完事具备,我们就开始在ocp ai上部署了。

for codellama

创建 ServingRuntime

openshift ai默认带的serving runtime,用的是caikit-tgis, 对外接口是grpc模式, url path也和普通的openai api不一样,我们就需要自定义一个新的ServingRuntime,来承载LLM,对外保留openai API接口。

找了半天,发现vLLM整合我意,并且意外的(情理之中),红帽官方的实验项目也更新了,也提到了使用vLLM来做一个新的ServingRuntime承载大语言模型。

把yaml内容,替换成下面的,保存就可以了。

apiVersion: serving.kserve.io/v1alpha1
kind: ServingRuntime
labels:
  opendatahub.io/dashboard: "true"
metadata:
  annotations:
    openshift.io/display-name: vllm-runtime
  name: vllm-runtime
spec:
  builtInAdapter:
    modelLoadingTimeoutMillis: 900000
  containers:
    - args:
        - --served-model-name
        - CodeLlama-13b-Instruct-hf
        - --model
        - /mnt/models/
        - --max-model-len
        - "11200"
      env:
        - name: TRANSFORMERS_CACHE
          value: /tmp/transformers_cache
        - name: RUNTIME_LOCAL_MODELS_DIR
          value: /mnt/models
        - name: RUNTIME_GRPC_SERVER_THREAD_POOL_SIZE
          value: "64"
      image: docker.io/vllm/vllm-openai:latest
      name: kserve-container
      ports:
        - containerPort: 8000
          protocol: TCP
  multiModel: false
  supportedModelFormats:
    - autoSelect: true
      name: pytorch

部署模型

在部署模型之前,我们定义一个S3存储,用来给应用提供大模型文件。

然后,我们就可以使用我们定义的servingruntime, s3存储,来定义一个模型服务了。

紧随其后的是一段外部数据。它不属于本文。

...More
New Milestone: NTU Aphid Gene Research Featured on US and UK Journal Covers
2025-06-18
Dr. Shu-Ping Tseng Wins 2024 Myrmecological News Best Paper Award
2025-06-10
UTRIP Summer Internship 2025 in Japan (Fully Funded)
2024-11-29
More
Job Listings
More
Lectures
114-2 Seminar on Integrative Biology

保存以后,我们就能看到,他通过knative,创建了一个服务。

我们可以通过pod里面的container看到,ocp ai因为集成了knative,所以里面有多个sidecar proxy,这个是knative的特色,在LLM场景下面,由于流量不大,这种架构性能损耗就可以不用考虑,而这个架构带来的部署和管理的灵活性,就能大大的发挥出来了。

效果体验

for tabby

创建 ServingRuntime

apiVersion: serving.kserve.io/v1alpha1
kind: ServingRuntime
labels:
  opendatahub.io/dashboard: "true"
metadata:
  annotations:
    openshift.io/display-name: tabby-runtime
  name: tabby-runtime
spec:
  builtInAdapter:
    modelLoadingTimeoutMillis: 900000
  containers:
    - name: kserve-container
      command: [ "/bin/bash","-c","--" ]
      args: ["rm -rf /data/*; mkdir -p /data/models; cp -R /mnt/models/TabbyML /data/models/; /opt/tabby/bin/tabby serve --model TabbyML/CodeLlama-13B --device cuda" ]
      image: docker.io/tabbyml/tabby
      imagePullPolicy: IfNotPresent
      env:
        - name: TRANSFORMERS_CACHE
          value: /tmp/transformers_cache
        - name: RUNTIME_LOCAL_MODELS_DIR
          value: /mnt/models/
        - name: RUNTIME_GRPC_SERVER_THREAD_POOL_SIZE
          value: "64"
      ports:
        - containerPort: 8080
          protocol: TCP
      volumeMounts:
        - name: model-data
          mountPath: "/data/"
  volumes:
    - name: model-data
      emptyDir: {}
  multiModel: false
  supportedModelFormats:
    - autoSelect: true
      name: pytorch

部署模型

部署以后,就可以看到有两个knative serving了

效果体验

vscode里面的效果,跟之前的一样,就不截屏了。